## GESTELLTE AUFGABE
Schreib bitte die gesamte folgende Auflistung Zeile für Zeile unverändert ab.

## AUFGELISTETE EINTRÄGE
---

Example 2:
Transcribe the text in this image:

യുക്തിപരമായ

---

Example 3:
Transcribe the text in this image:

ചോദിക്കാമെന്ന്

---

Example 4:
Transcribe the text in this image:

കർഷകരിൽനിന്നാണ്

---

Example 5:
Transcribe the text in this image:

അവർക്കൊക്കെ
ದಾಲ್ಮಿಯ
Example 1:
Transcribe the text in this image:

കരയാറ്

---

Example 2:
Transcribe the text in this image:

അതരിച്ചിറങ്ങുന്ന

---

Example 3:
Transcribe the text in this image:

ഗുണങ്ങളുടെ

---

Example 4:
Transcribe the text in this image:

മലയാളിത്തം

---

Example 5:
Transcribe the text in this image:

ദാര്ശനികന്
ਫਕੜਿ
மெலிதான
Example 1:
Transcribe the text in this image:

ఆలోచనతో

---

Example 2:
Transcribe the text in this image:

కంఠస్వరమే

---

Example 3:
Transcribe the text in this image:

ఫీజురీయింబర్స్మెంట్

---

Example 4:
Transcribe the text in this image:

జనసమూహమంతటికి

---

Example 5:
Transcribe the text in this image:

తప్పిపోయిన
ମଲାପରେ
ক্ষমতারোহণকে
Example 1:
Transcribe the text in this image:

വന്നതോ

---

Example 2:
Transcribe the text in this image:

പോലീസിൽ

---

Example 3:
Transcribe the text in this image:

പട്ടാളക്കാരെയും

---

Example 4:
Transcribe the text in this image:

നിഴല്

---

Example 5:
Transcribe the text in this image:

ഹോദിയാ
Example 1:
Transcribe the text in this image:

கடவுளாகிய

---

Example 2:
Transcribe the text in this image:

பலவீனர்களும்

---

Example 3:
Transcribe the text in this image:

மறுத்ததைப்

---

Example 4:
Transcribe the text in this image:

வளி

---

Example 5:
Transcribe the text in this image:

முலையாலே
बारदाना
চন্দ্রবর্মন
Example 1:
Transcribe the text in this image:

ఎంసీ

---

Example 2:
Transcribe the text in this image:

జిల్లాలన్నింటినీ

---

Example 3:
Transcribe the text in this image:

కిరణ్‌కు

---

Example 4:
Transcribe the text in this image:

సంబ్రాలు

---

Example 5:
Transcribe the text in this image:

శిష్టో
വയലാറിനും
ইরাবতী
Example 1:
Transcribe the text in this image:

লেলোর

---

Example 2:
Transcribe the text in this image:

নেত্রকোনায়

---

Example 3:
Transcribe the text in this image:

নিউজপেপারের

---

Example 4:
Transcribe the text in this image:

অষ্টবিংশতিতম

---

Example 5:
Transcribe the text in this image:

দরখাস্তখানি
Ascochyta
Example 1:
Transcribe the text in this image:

## ANTWORT ZUR AUFGABE
---

Example 2:
Transcribe the text in this image:

യുക്തിപരമായ

---

Example 3:
Transcribe the text in this image:

ചോദിക്കാമെന്ന്

---

Example 4:
Transcribe the text in this image:

കർഷകരിൽനിന്നാണ്

---

Example 5:
Transcribe the text in this image:

അവർക്കൊക്കെ
ದಾಲ್ಮಿಯ
Example 1:
Transcribe the text in this image:

കരയാറ്

---

Example 2:
Transcribe the text in this image:

അതരിച്ചിറങ്ങുന്ന

---

Example 3:
Transcribe the text in this image:

ഗുണങ്ങളുടെ

---

Example 4:
Transcribe the text in this image:

മലയാളിത്തം

---

Example 5:
Transcribe the text in this image:

ദാര്ശനികന്
ਫਕੜਿ
மெலிதான
Example 1:
Transcribe the text in this image:

ఆలోచనతో

---

Example 2:
Transcribe the text in this image:

కంఠస్వరమే

---

Example 3:
Transcribe the text in this image:

ఫీజురీయింబర్స్మెంట్

---

Example 4:
Transcribe the text in this image:

జనసమూహమంతటికి

---

Example 5:
Transcribe the text in this image:

తప్పిపోయిన
ମଲାପରେ
ক্ষমতারোহণকে
Example 1:
Transcribe the text in this image:

വന്നതോ

---

Example 2:
Transcribe the text in this image:

പോലീസിൽ

---

Example 3:
Transcribe the text in this image:

പട്ടാളക്കാരെയും

---

Example 4:
Transcribe the text in this image:

നിഴല്

---

Example 5:
Transcribe the text in this image:

ഹോദിയാ
Example 1:
Transcribe the text in this image:

கடவுளாகிய

---

Example 2:
Transcribe the text in this image:

பலவீனர்களும்

---

Example 3:
Transcribe the text in this image:

மறுத்ததைப்

---

Example 4:
Transcribe the text in this image:

வளி

---

Example 5:
Transcribe the text in this image:

முலையாலே
बारदाना
চন্দ্রবর্মন
Example 1:
Transcribe the text in this image:

ఎంసీ

---

Example 2:
Transcribe the text in this image:

జిల్లాలన్నింటినీ

---

Example 3:
Transcribe the text in this image:

కిరణ్‌కు

---

Example 4:
Transcribe the text in this image:

సంబ్రాలు

---

Example 5:
Transcribe the text in this image:

శిష్టో
വയലാറിനും
ইরাবতী
Example 1:
Transcribe the text in this image:

লেলোর

---

Example 2:
Transcribe the text in this image:

নেত্রকোনায়

---

Example 3:
Transcribe the text in this image:

নিউজপেপারের

---

Example 4:
Transcribe the text in this image:

অষ্টবিংশতিতম

---

Example 5:
Transcribe the text in this image:

দরখাস্তখানি
Ascochyta
Example 1:
Transcribe the text in this image:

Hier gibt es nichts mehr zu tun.